Le soleil fait ressortir divinement le bleu des yeux de Naya. Cette dernière parcourt du regard le visage doux et tendre de son interlocutrice. La jolie blonde fini par arborer un fin sourire bienveillant à l'égard de Satine : elle qui est si jeune, semble déjà si bien ancrée dans la vie. Naya en oublie leur grande différence d'âge sans réel problème. Au compliment de la demoiselle, Naya, la fuie furtivement du regard, ses lèvres toujours légèrement étirées par un sourire, de façade cette fois.
« - C'est un cadeau de mon époux. »
Tout ce qui la ramène à lui, elle n'a de cesse de vouloir l'oublier. Quand bien-même elle porte les beaux atours qu'il lui offre, elle fini avec le temps par dissocier les deux. Sauf lorsque quelqu'un évoque tout particulièrement l'objet en question. Mais Naya n'en veut pas à Satine, loin de là. Elle ne peut être au courant - du moins dans les détails - de la relation tortueuse que la blonde entretient avec son mari.
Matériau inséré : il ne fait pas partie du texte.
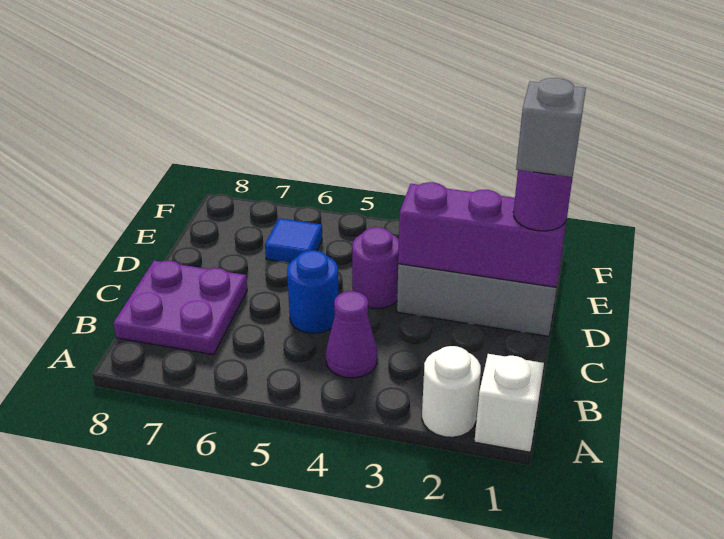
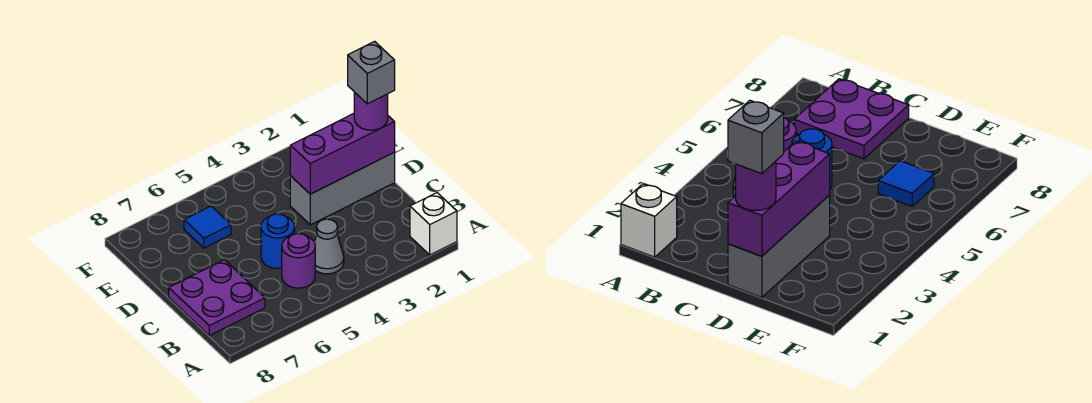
white 1x1 round brick [422,346,481,437] -> none
purple 1x1 cone [326,291,377,378] -> grey 1x1 cone [314,219,344,274]
purple 1x1 round brick [352,227,399,309] -> purple 1x1 round brick moved to [282,234,315,288]

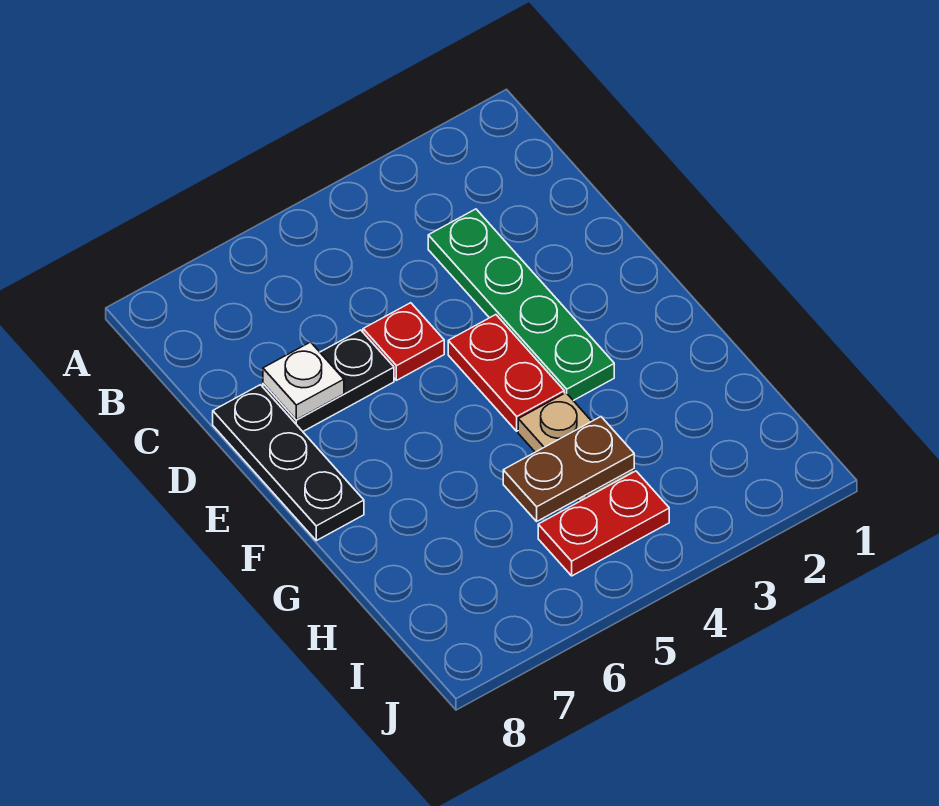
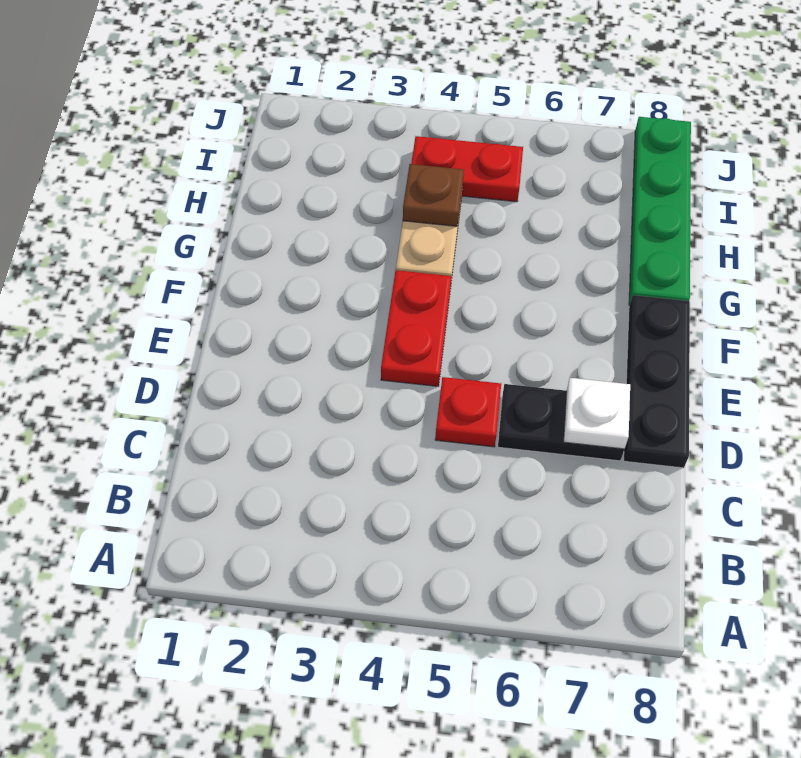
green 1x4 plate [428,209,614,401] -> green 1x4 plate moved to [629,117,691,306]
brown 1x2 plate [503,417,634,521] -> brown 1x1 plate [403,164,464,226]

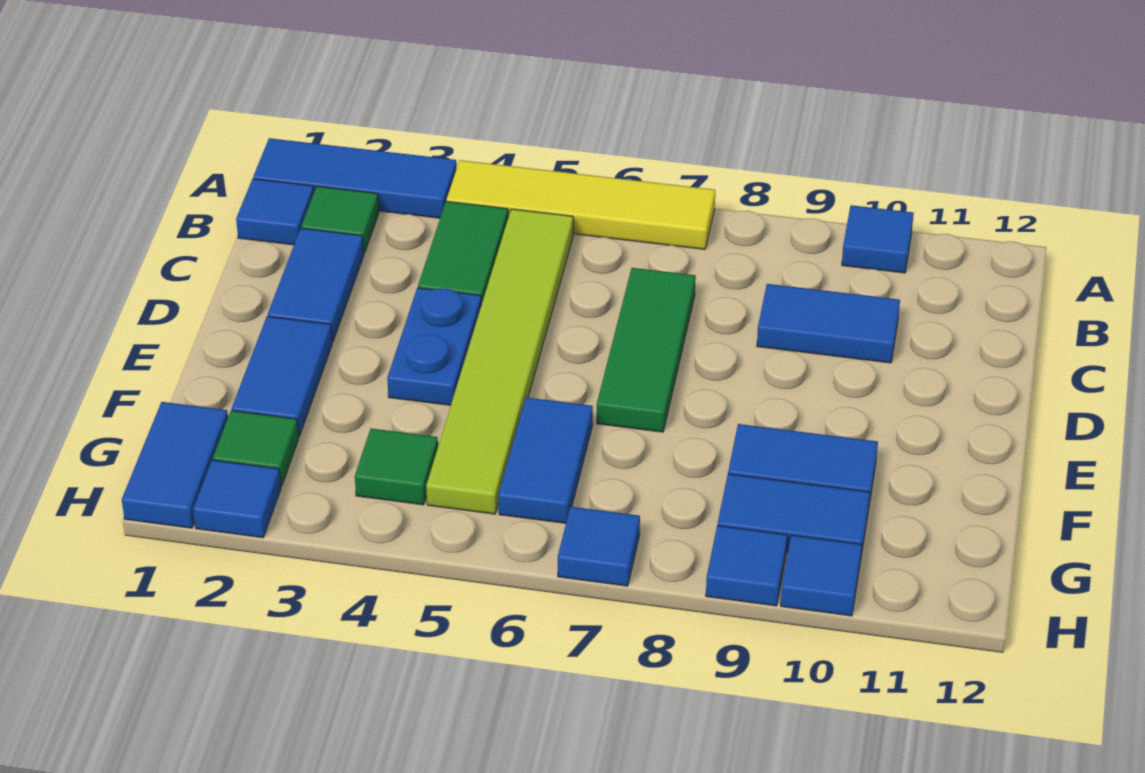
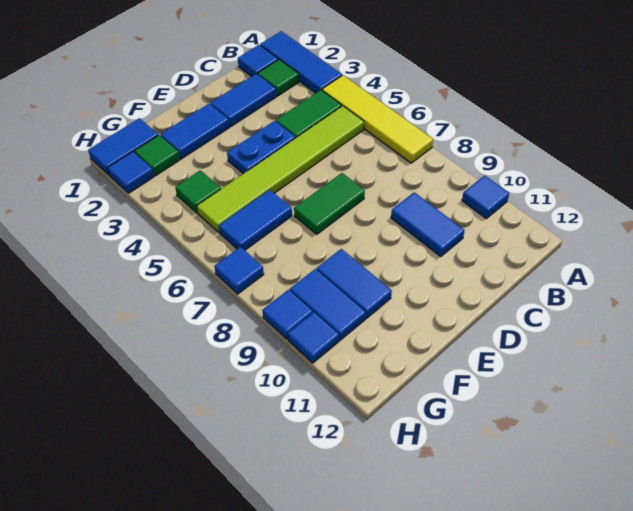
green 1x3 tile [597,268,696,432] -> green 1x2 tile [294,173,365,234]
Les deux jeunes femmes marchent élégamment dans une allée bordée par les buissons et les fleurs sublimes qui trônent là - il faut dire que le Roi possédait un jardinier au talent d'exception -, et lorsque Satina aborda le sujet de la Chasse avec une si grande envie, Naya se retourna vers elle, les mains jointes et les doigts jouant entre eux. Ça y était, les discussions intéressantes allaient pouvoir démarrer. Et c'est ça que Naya adorait par dessus tout chez Satine. D'autant plus qu'après les formules de courtoisie qui nécessitaient un vouvoiement capital, la jolie brune passait au tutoiement sans prévenir, et avec tant de candeur dans son regard ! Cela appelait à une certaine complicité fraternelle que la belle n'avait avec personne d'autre. Naya lui sourit joyeusement, passa son bras dans celui de la jolie Satine afin de créer une proximité qui leur permettraient de murmurer en temps utiles, et s'empressa de répondre :
« - Oh, bien sûr que j'y serai ! Te rends-tu compte ? Toutes ces dames qui seront à nos côtés et qui déverseront des choses, telles des langues de vipères ! Il ne nous suffira que d'un regard pour nous comprendre, et éclater de rire en pleine assemblée ! »
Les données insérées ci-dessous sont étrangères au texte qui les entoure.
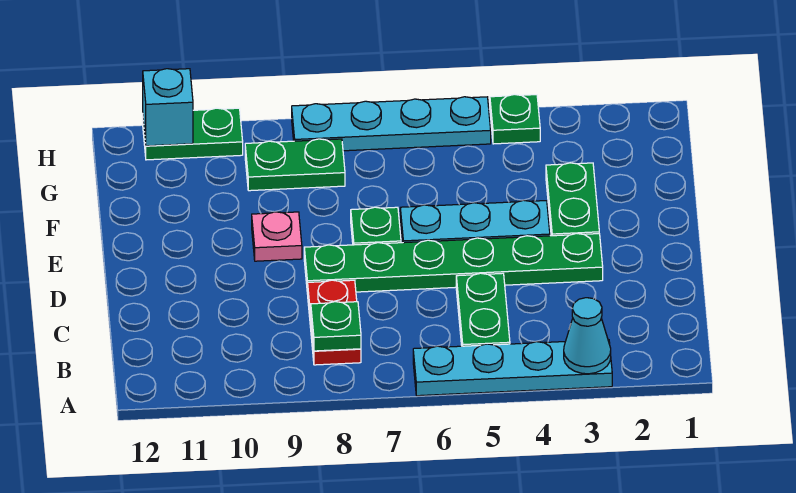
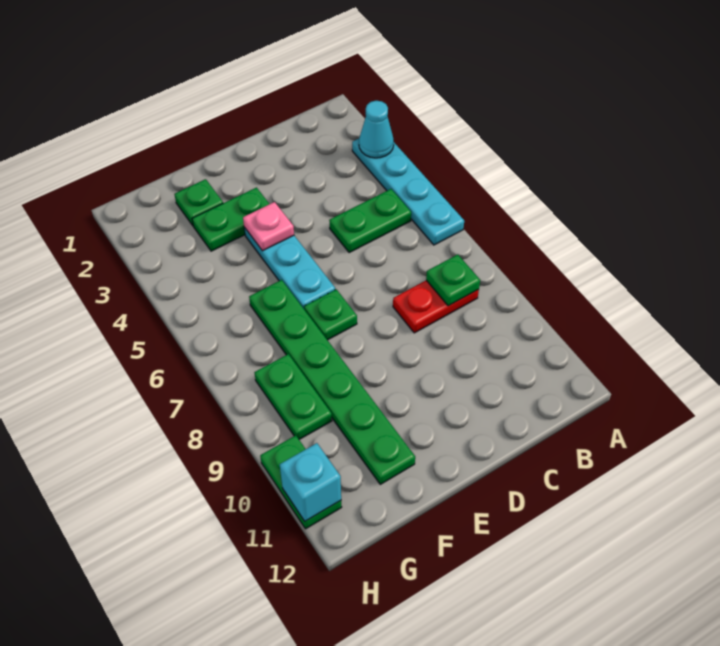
green 1x6 plate [304,233,603,294] -> green 1x6 plate moved to [249,280,415,484]
pink 1x1 plate [252,212,302,261] -> pink 1x1 plate moved to [243,202,294,251]
green 1x1 plate [490,94,540,144] -> green 1x1 plate moved to [174,179,223,226]
cyan 1x4 plate [292,97,491,151] -> none

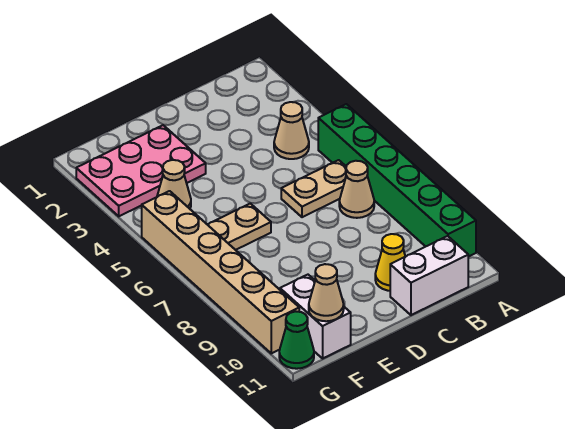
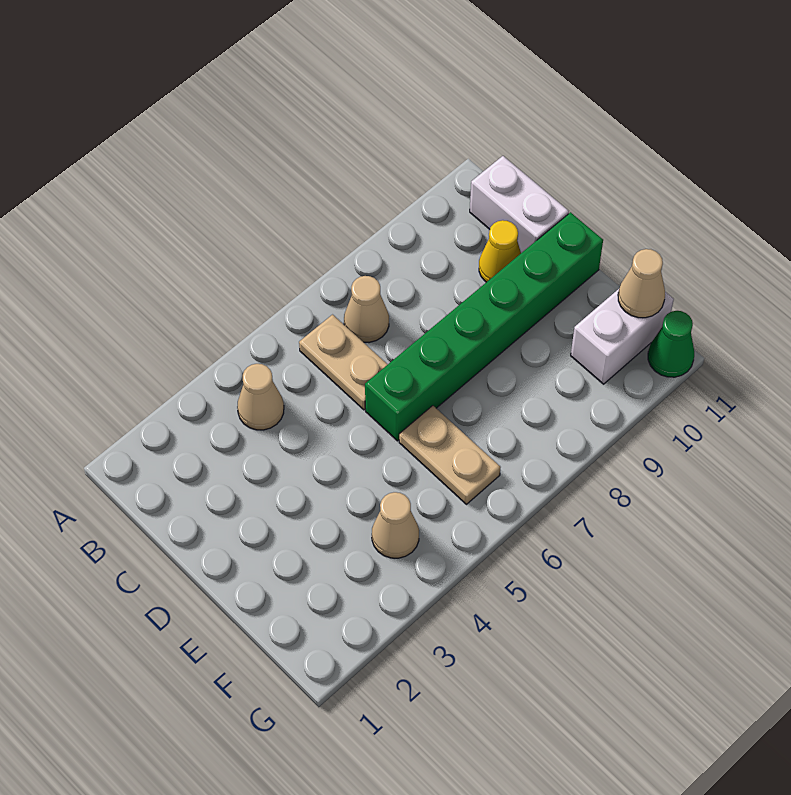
green 1x6 brick [318,104,476,257] -> green 1x6 brick moved to [365,212,603,441]
pink 2x3 plate [76,125,206,216] -> none
tan 1x6 brick [142,191,299,353] -> none

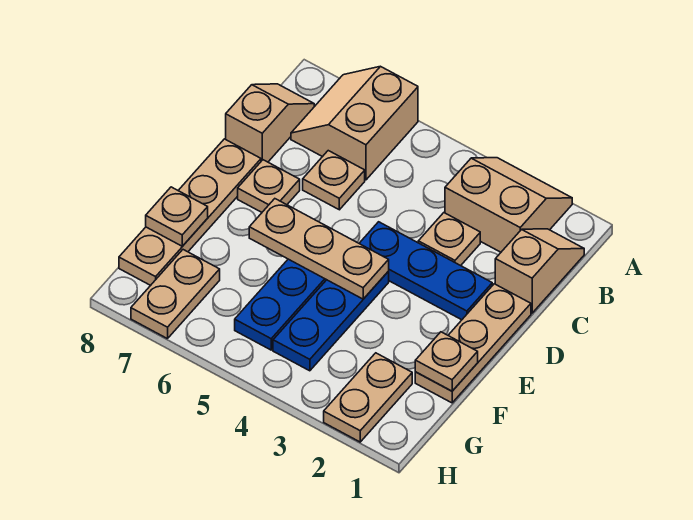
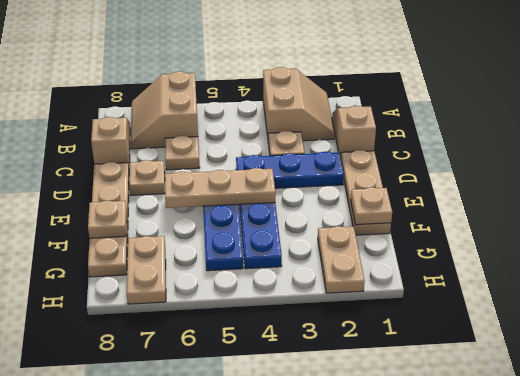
tan 2x2 slope [445,158,572,252] -> tan 2x2 slope turned to [263,67,335,141]

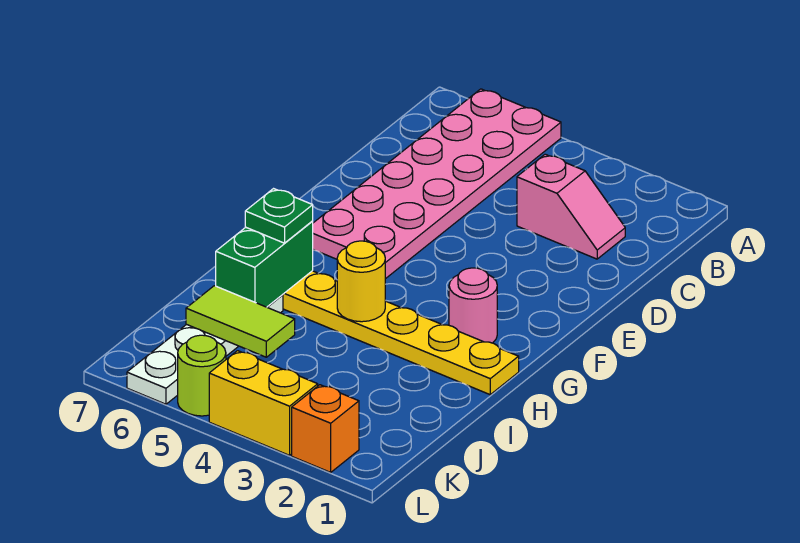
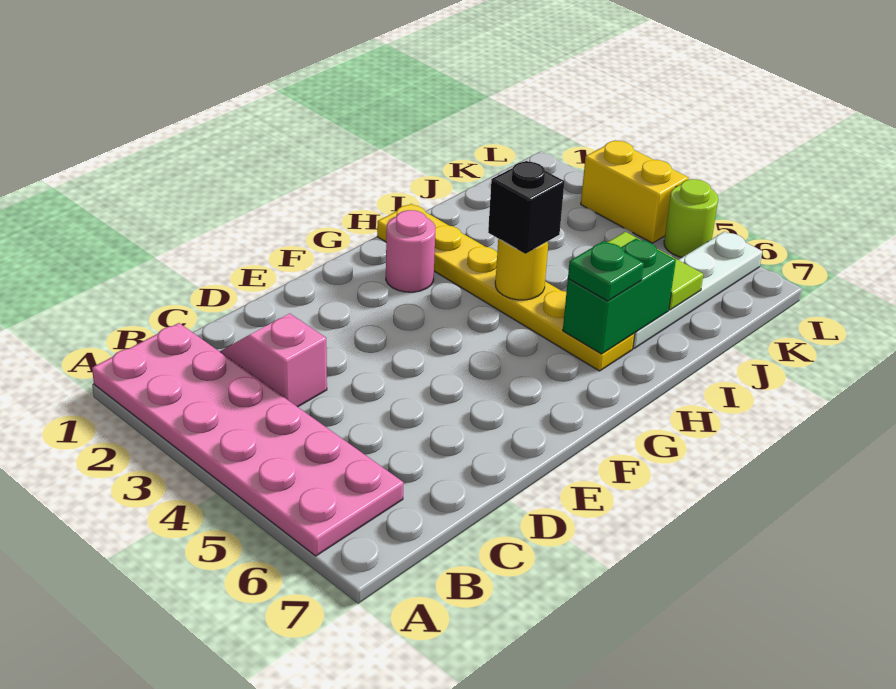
pink 2x6 plate [313,89,561,279] -> pink 2x6 plate turned to [92,323,404,556]
none -> black 1x1 brick [488,161,564,254]
orange 1x1 brick [292,385,359,472] -> none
Naya voyait déjà le tableau d'ici.

Toutes ces femmes venues des quatre coins du royaume, se prenant un peu trop au sérieux, déversant des méfaits plus sales encore que leurs images. Naya se régaleraient de temps de petitesse d'esprit. Car après tout, l'étroitesse de l'âme était chose courante chez certaines personnes.